Aim of the exercise: In the assignment text, which file should be implemented first in the recommended build order?

Page text:
+++++

To make this assignment more manageable, we strongly recommend you build the components in the following order. This approach is incremental, allowing you to test each piece of your system as you build it.

1. The Foundation (utils.py): Start by implementing all the functions in utils.py. These are self-contained, general-purpose tools that you will need for almost every other part of the assignment. Completing them first will give you a solid foundation and a set of reliable building blocks.

2. The Data Models (employee.py and job.py): Next, create the Employee and Job classes. These classes represent the core entities in our career fair. They are relatively simple and will depend on the helper functions you wrote in utils.py. You can test them individually to make sure they store and format data correctly.

3. The Data Loader (network.py): With your Job class complete, you can now write the CSV parser in network.py. This function will be responsible for reading the jobs.csv file and creating a list of Job objects, bridging the gap between raw data and your program’s object model.

4. The Orchestrator (company.py): Finally, implement the Company class. This is the most complex piece, as it brings everything together. It will manage lists of Employee and Job objects and use the methods and functions you’ve already built to perform. complex operations like calculating similarities and making hiring decisions.

Introduction

Welcome to the McGill Career Fair. The hall is busy with students in line, recruiters answering questions, and screens showing open roles. Each booth asks visitors to scan in, list a few skills, and try short prompts that show what they can do. Your job is to keep the matching clear, fair, and easy to explain. With a small toolkit you will clean dash separated text into tokens, build a shared vocabulary, turn text into aligned count vectors, and compare those vectors with cosine similarity. You will also set up a tiny data model for Employee, Job, and Company, load a few CSVs, compute match scores, and help booth leads make consistent end of day decisions. Every step should be auditable: the same inputs produce the same outputs, and each score can be traced back to the tokens and vectors that created it.

1 Utilities first: utils.py [20 points]

Create a file named utils.py. Unless otherwise stated, your functions must not print anything. Return the requested values and round only when the specification says so. The utilities mimic the small backstage scripts used at each booth to clean lists and build vectors before any hiring decision is made.

1.1 get list [5 points]

Inputs. s (string). A dash separated string of items.

Output. List of strings. Items lowercased, trimmed, and with empty items removed.

This function turns a dash separated string into a normalized token list used throughout the assignment. It splits on ’-’, strips surrounding spaces from each piece (hereafter referred to as a token), converts tokens to lowercase, and discards any empty entries created by repeated dashes or whitespace only parts.

+++++

Provided records:
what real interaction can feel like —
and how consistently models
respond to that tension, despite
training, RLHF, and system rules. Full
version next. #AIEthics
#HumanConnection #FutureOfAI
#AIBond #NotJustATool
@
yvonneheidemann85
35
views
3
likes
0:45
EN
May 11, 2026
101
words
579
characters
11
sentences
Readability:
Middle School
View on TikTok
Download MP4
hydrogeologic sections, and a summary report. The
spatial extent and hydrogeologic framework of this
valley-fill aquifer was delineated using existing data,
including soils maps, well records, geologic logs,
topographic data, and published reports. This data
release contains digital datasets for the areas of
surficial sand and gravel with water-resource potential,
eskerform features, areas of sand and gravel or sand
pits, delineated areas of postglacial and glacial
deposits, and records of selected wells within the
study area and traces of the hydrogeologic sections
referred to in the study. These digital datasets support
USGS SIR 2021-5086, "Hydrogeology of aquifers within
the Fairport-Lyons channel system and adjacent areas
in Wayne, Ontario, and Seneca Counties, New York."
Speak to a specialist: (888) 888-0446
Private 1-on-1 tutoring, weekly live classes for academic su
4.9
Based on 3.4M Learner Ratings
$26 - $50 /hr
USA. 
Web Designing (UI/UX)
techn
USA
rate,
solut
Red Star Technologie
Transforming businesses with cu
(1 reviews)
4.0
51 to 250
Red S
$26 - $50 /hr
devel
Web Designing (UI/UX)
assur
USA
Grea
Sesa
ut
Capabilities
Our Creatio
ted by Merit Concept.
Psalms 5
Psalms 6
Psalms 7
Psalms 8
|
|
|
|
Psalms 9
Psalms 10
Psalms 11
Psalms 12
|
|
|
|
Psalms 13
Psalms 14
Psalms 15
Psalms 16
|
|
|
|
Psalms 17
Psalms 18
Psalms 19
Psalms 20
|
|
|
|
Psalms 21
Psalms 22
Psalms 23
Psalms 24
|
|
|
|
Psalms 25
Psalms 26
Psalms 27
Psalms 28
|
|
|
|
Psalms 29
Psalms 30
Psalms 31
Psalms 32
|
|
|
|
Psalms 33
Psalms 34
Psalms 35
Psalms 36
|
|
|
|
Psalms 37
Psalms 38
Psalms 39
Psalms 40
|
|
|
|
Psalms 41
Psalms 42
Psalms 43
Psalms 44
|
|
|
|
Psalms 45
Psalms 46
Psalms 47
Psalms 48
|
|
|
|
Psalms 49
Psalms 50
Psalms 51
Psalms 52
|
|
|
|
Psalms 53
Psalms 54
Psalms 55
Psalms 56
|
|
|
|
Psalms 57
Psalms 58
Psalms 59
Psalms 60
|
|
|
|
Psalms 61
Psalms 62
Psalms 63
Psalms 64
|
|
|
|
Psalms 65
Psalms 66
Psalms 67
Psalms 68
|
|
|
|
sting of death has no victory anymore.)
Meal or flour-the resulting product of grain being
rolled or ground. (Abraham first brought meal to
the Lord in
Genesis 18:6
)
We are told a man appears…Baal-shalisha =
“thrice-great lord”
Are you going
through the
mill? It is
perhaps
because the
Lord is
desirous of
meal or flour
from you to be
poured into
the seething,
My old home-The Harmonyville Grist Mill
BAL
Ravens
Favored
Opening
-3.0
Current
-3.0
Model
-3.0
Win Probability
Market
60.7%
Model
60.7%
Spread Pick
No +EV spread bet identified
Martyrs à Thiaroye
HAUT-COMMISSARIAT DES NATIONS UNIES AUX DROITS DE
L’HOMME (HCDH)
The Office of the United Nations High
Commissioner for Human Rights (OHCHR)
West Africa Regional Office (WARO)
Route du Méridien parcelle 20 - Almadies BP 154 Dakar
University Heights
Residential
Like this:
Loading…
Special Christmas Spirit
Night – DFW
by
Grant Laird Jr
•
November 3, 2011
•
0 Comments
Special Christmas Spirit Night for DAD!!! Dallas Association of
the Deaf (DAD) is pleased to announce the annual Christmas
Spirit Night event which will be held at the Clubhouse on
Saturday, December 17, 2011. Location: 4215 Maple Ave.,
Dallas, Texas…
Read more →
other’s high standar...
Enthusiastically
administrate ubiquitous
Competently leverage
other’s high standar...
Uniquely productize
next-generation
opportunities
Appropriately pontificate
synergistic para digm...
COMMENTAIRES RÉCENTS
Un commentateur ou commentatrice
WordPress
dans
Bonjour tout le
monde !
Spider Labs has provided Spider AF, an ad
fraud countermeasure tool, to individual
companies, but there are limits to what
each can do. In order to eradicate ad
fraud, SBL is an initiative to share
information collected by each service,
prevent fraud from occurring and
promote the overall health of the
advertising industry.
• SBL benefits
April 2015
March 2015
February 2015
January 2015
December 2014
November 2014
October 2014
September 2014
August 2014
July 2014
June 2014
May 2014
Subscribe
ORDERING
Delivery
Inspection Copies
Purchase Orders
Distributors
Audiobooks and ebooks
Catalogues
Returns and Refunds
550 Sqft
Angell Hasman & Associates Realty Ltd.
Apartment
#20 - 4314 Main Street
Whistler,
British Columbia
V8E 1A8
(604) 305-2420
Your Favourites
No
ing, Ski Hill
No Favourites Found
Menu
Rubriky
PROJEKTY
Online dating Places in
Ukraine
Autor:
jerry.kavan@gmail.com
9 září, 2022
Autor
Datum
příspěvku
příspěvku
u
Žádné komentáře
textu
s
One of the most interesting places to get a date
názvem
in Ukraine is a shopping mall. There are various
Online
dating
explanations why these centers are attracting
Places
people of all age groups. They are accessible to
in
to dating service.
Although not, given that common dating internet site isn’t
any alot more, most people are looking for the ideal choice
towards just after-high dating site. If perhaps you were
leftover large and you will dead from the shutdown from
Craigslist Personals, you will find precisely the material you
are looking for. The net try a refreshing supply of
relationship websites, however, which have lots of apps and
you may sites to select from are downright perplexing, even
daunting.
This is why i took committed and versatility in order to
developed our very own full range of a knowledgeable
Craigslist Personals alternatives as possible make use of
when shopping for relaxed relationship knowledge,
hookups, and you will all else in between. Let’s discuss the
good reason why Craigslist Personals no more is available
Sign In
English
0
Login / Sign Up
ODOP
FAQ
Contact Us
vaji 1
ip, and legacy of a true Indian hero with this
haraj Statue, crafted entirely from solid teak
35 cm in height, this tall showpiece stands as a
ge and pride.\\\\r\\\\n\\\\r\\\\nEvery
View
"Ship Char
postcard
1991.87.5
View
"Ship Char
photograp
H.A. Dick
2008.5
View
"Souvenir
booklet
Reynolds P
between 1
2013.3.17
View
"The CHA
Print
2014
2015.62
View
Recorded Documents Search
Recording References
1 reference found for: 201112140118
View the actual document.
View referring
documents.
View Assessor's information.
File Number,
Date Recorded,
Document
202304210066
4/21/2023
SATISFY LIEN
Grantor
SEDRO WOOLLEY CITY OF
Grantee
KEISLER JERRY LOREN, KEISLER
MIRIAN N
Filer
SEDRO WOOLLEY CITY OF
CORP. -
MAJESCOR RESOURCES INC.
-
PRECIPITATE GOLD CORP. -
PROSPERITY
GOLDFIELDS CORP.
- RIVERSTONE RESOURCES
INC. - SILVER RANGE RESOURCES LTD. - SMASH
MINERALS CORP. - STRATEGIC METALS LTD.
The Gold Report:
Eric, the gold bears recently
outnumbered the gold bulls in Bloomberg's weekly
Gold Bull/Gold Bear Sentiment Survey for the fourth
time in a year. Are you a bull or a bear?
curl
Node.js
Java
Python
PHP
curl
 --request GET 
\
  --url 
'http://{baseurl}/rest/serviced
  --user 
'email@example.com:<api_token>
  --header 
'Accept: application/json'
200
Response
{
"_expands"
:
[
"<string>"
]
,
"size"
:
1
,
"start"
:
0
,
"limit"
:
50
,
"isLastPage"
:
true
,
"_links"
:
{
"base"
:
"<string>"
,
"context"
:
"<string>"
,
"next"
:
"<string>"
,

+++++

Task solution: utils.py